[[ Quoted passage, beginning ]]

Based on this idea, two years ago she approached Shokoufeh Khoramroodi, a painter and drawing artist, to collaborate on the project, as “two is better than one”. Shokoufeh suggested the membrane be made out of paper, as “it has almost all the characteristics required for putting the idea together, with an added bonus: it serves as a tabula rasa that can itself be used as a means of expression —a canvas.” Taking small pieces of thin paper, the artists started to “arise, replicate and produce” leading to a process of “territorialization”.

 

In addition to the large paper structure, the presentation includes an animation piece and a recorded performance, with the two of these creating dialogs inside and between them. The animation, taking inspirations and references from ‘Wanderer above the Sea of Fog’ (1818) by Caspar David Friedrich (German, 1774-1840), and David Hockney’s (British, b. 1937) drawings in ‘Six Fairy Tales from Brothers Grimm***’, ‘The Princess Searching’ (1969) and ‘The Older Rapunzel’ (1969), is replicated in a recorded performance of the two artists in a defamiliarized setting. Each of the two videos can be viewed by the audience inside the membrane’s two sections, the igloo-like larger part where the viewer can sit comfortably, and a narrow hallway, stopping at a small door, leading to the ‘world outside the membrane’.

 

* Dawkins, Richard. “The Selfish Gene”. Oxford University Press. 1976
** The National Center for Biotechnology Information (NCBI) Glossary
*** Hockeny, David. “Six Fairy Tales from Brothers Grimm”. London: Royal Academy Books. 1970.

 


 

 

Taba Fajrak (b. 1989, Tehran, Iran) is a performance artist, dancer, and researcher. She is a graduate of English Language and Literature from the University of Tehran. She continued her studies in nonsense literature and non-verbal performance, obtaining a master’s degree in English Literature from Shahid Beheshti University (Tehran). Her pieces have been featured in several exhibitions and public performances. Taba frequently works in collaboration with other artists from a range of different disciplines.

 

Shokoufeh Khoramroodi (b. 1988, Hamedan, Iran) studied Painting at the Faculty of Arts & Architecture (Azad University, Tehran) and Yazd Faculty of Art & Architecture. Focusing mostly on drawing over her career, more recently she has experimented in animation and multidisciplinary work. Shokoufeh’s drawings, paintings and animation pieces have been featured in more than ten group exhibitions, as well as a number of collaborative projects.

[[ Quoted passage, end ]]
[[ Information shown, beginning ]]

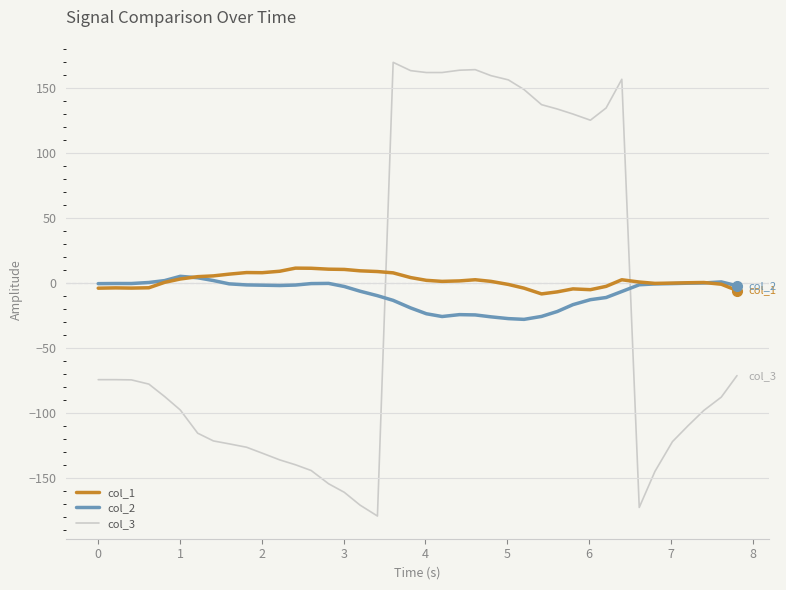

Which series has the largest total across all categories?

col_1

[[ Information shown, end ]]

◆ Your task
Summarize the exhibition text above in three sentences.

◆ Solution to this task
Painter and drawing artist Shokoufeh Khoramroodi, approached two years ago to collaborate on the project, suggested making the membrane out of paper, which could also serve as a canvas, and the artists built it from small pieces of thin paper. Alongside the large paper structure, the presentation includes an animation drawing on works by Caspar David Friedrich and David Hockney and a recorded performance of the two artists that replicates it, with the two videos viewable inside the membrane's igloo-like larger part and its narrow hallway. The artists are Taba Fajrak, a performance artist, dancer and researcher born in Tehran who studied English language and literature, and Shokoufeh Khoramroodi, a painter born in Hamedan who has focused mostly on drawing and more recently has worked in animation.